Personal information
- Full name: Juan Ramón Solís Barragán
- Date of birth: June 14, 1984 (age 41)
- Place of birth: Chitré, Herrera, Panama
- Height: 1.77 m (5 ft 10 in)
- Position: Defensive midfielder

Youth career
- Pan de Azúcar
- 1999: Sporting'89

Senior career*
- Years: Team / Apps / (Gls)
- 2002–2006: San Francisco / 66 / (5)
- 2005: Envigado
- 2007: Águila / 25 / (1)
- 2007–2012: San Francisco / 56 / (6)
- 2010: Belize Defence Force
- 2013: Sporting San Miguelito / 32 / (0)
- 2014–2015: Plaza Amador / 28 / (1)

International career^{‡}
- 2003–2010: Panama / 25 / (2)

= Juan Ramón Solís =

Panamanian footballer (born 1984)

Juan Ramón Solís Barragán (born June 14, 1984) is a retired Panamanian football midfielder.

==Club career==
Juanra played in the Pan de Azúcar youth teams and made his senior debut in 1999 for Sporting '89, then played for San Francisco and moved abroad to play in Colombia with Envigado in 2005 and for Salvadoran side Águila in February 2007. He returned for another lengthy spell at San Francisco and moved to Sporting San Miguelito in January 2013, only to leave them in October 2013 after he claimed the club owed him money.
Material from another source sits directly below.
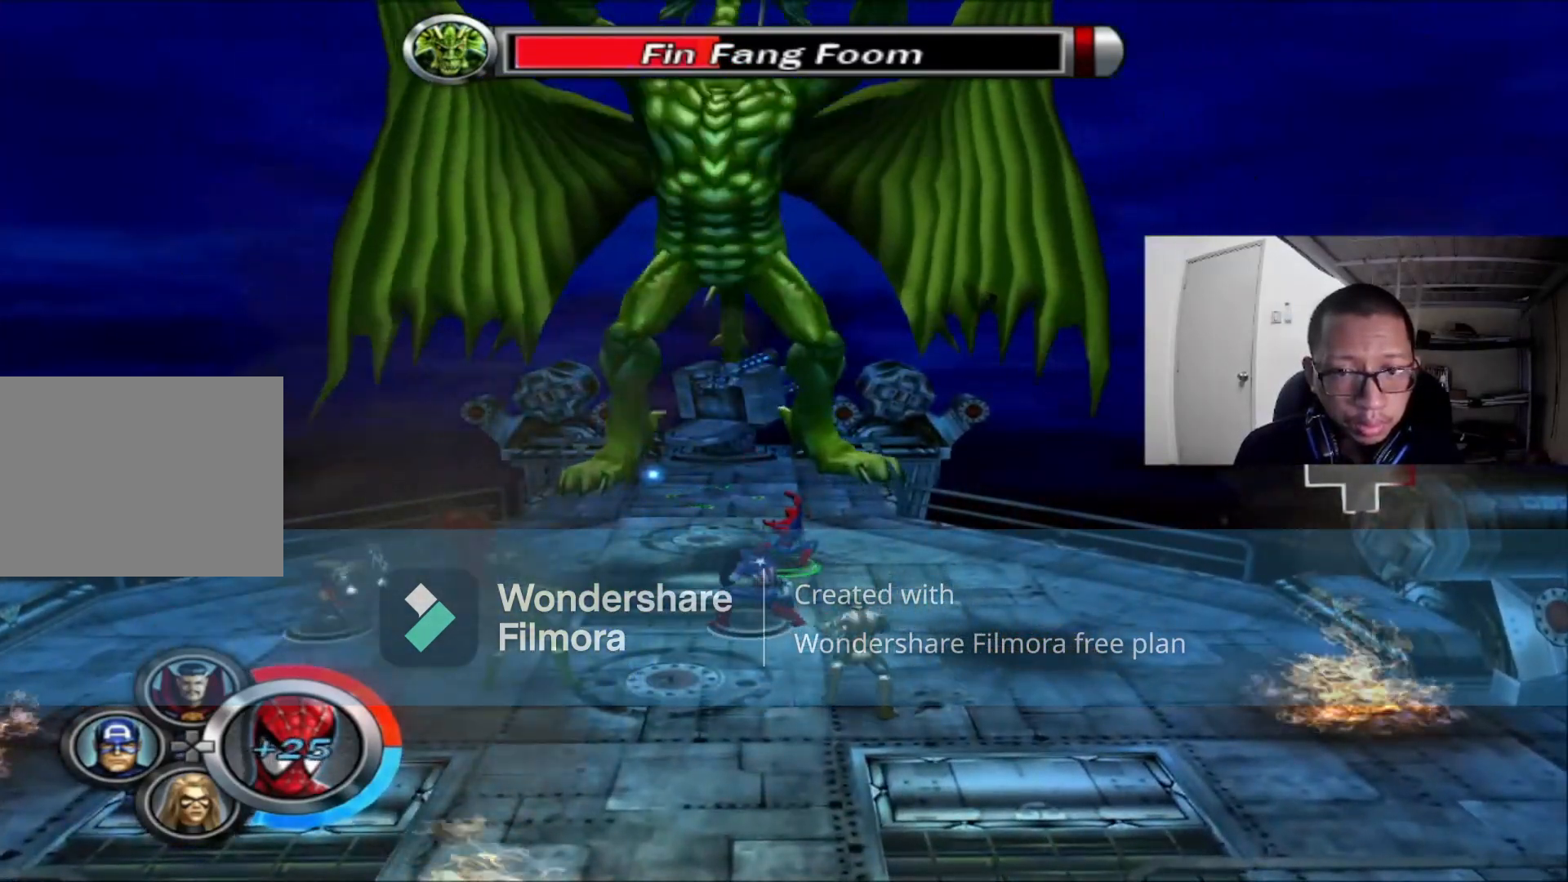
{"buttons": ["L1"], "left_stick": "up", "right_stick": "center", "events": [[360, "left_stick", "up"]]}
He was snapped up by Plaza Amador in January 2014.

He retired in December 2014, after several knee injuries had hampered his career.

==International career==
Solís participated in the 2003 FIFA World Youth Championship held in the United Arab Emirates as captain of the first Panama representative football team who qualified to the final phase of any football World Cup.

He made his senior debut for Panama in a February 2003 UNCAF Nations Cup match El Salvador and has earned a total of 25 caps, scoring 2 goals. He represented his country in 4 FIFA World Cup qualification matches and played seven matches at the 2003 and 2005 UNCAF Nations Cups.

His final international was an October 2010 friendly match against Cuba.

===International goals===
Scores and results list. Panama's goal tally first.

| # | Date | Venue | Opponent | Score | Result | Competition |
|---|---|---|---|---|---|---|
| 1. | August 20, 2003 | Estadio Rommel Fernández, Panama City, Panama | Paraguay | 1–2 | 1–2 | Friendly |
| 2. | February 19, 2005 | Estadio Mateo Flores, Guatemala City, Guatemala | El Salvador | 1–0 | 1–0 | Continental qualifier |

==Honors==
Club
- ANAPROF (2): 2007 (A), 2008 (A)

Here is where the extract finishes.